Concepts of Digitization and Digital Library
As defined by Reitz (2008), digitization is “the process of converting data to digital format for processing by a computer. In information systems, digitization usually refers to the conversion of printed text or images (photographs, illustrations, maps, etc.) into binary signals using some kind of scanning device that enables the result to be displayed on a computer screen.” She also defines digital library as the “library in which a significant proportion of the resources are available in machine-readable format (as opposed to print or micro-form), accessible by means of computers”.
The digital libraries store, organize and disseminate digital contents. These contents are created either through digitization of existing printed materials and media documents, or through re-keying/re-composing of existing printed materials and media documents, or through creating new documents in digital formats. The first kind of documents is known as digitized documents, and the later kind of documents is known as born digital documents. In Indian digital libraries both kinds of documents are available. The digitized documents are stored either in image formats or in text formats. If the original documents are available in European languages such as English, French, German and Spanish, the optical character recognition (OCR) software can automatically convert them into searchable digital text format, where qualitative OCR conversion rate is much higher. On the other hand, if the original documents are available in Indian languages such as Sanskrit, Hindi, Bengali, Oriya, Telugu and Tamil, the contents are made available either in image formats or re-keying the texts for the inclusion in the digital libraries. OCR software for Indian languages is still in the developmental or testing stage, where OCR conversion rate is much lower than acceptable rate. The full-text searching is possible in textual documents but this facility is absent in image documents.
Documents and Collections in Digital Library Systems.
Digital library is the concept of information stored digitally and made accessible to users through digital systems and networks, but having no single location. It is, therefore, analogous to a library as a storehouse of information, but has a virtual existence in the digital spaces. Digital library is essentially a fully automated information system with all resources in digital form. Many views of digital libraries stem from what libraries currently do. Traditional libraries collect, organize, provide access to, and preserve objects in their collections. A library collection may include books, magazines, journals, theses, dissertations, manuscripts, audio-visuals, maps, etc. The flexibility of digital technology allows it to handle new kinds of object efficiently. Digital library collections can include things without direct physical analogs, such as algorithms or real time data feeds. They also may include digitized representations of what have traditionally appeared largely in museums and archives. With the rise of cost of paper publications and library storage, increasing use of computers, decreasing budgets, many libraries have to reduce their acquisition of books as well as their journal subscriptions. Documents in electronic form can become more easily available and widely used because the cost of digital storage and processing is going down.

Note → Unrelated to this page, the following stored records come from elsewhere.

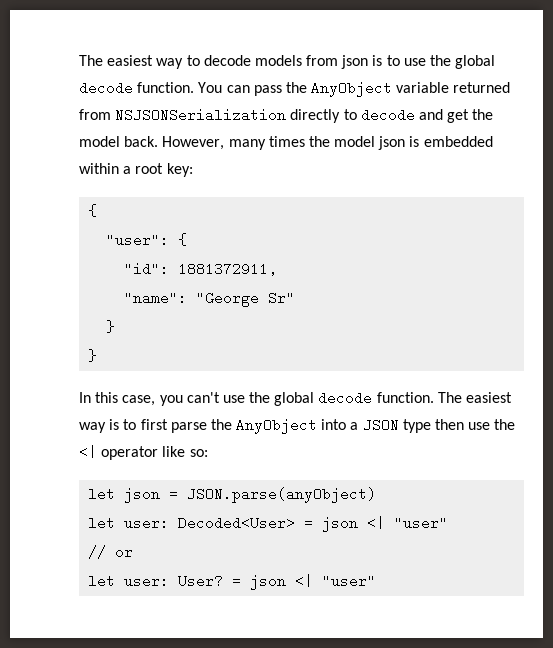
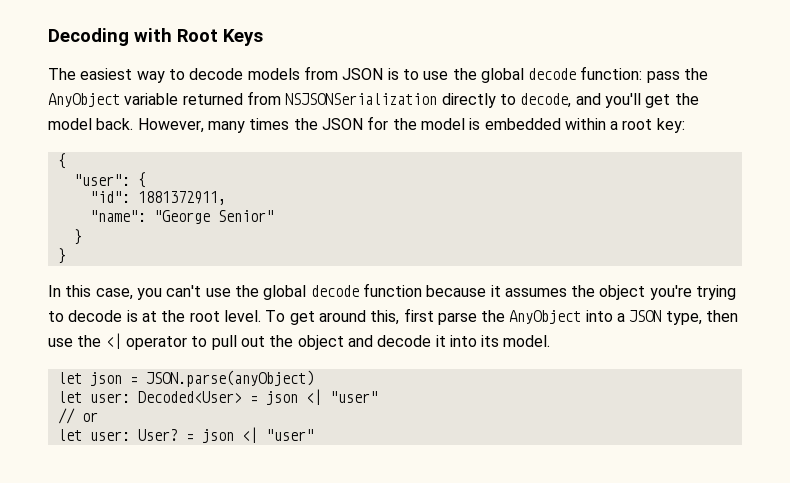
(79, 60) none -> [48,28,263,46] Decoding with Root Keys //
[341,55,369,69] json -> [342,68,384,80] JSON
[137,82,250,93] function. You can -> [580,66,643,80] function:
[360,108,443,122] decode and -> [520,93,641,108] decode, and you'll
[334,136,406,150] model json -> [321,116,465,130] JSON for the model
[268,291,296,305] Sr" -> [217,210,274,222] Senior"
[376,392,513,403] [79,419,137,433] function. The easiest way is to -> [362,283,737,300] [48,310,400,325] function because it assumes the object you're trying to decode is at the root level. To get around this,
[402,419,431,433] type -> [665,311,702,325] type,
[162,446,208,457] like so: -> [191,335,551,350] to pull out the object and decode it into its model.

Documents are the heart of digital libraries. Without documents there would be no digital libraries. In digital libraries, documents are not only what are stored in traditional libraries (e.g., books, journals, pictures and videos), but also include many works uncommon to those libraries, e.g., multilingual, multimedia, and structured documents (e.g., books broken into chapters, sections, subsections, figures with attached captions, colour graphics or images, attached or linked sound or video files, appendices, indexes, and ‘front matter’); programs, algorithms, bulletin board archives, besides others. A document can have various representations depending on its intended use; for example, some applications require high-resolution images of documents with invisible watermarks for security purposes as well as low-resolution images for children to download from the Internet. Collections of digital library ranges from small, self-contained, and narrowly defined collections to ones spread across physical and logical spaces. One of the common requirements for a digital library is the ability to deal with distributed collections of information.
Evaluation of Digitization Work and Digital Library System.
A digital library may be evaluated from a number of perspectives, such as collaboration pattern, system, access and usability, user interfaces, information retrieval, content and domain, services, cost and overall benefits and impact. An important issue under discussion across various communities is the set of metrics to be used for evaluating digital libraries. Selection of digital library metrics should be considered from both system-oriented and user-oriented viewpoints. From the system’s perspective, we consider capacity (number of digital objects stored and number of users served simultaneously), content, transaction speed (speed of search response). From the user’s perspective, we consider impacts of the system on the user (e.g., impact on patterns of association and attitudes about the digital libraries), effectiveness (relevance of the results; ability to produce a ranked list of results that are mostly relevant with best matches at the top), usability (e.g., ease of use, suitability to purpose, user’s effort), interactions with the system, and user satisfaction.
In a general way, the constructs or elements for evaluation of digitization projects covered in this study are:
- Collaboration pattern for collection building;
- Collaboration pattern for resources mobilization and utilization;
- Selection of contents for digitization;
- Digitization workflow;
- Interpretation, representation and metadata;
- Access and distribution — open access versus campus-wide (closed) access;
- User interfaces — search and retrieval; and
- Integration, cooperation with other resources and libraries.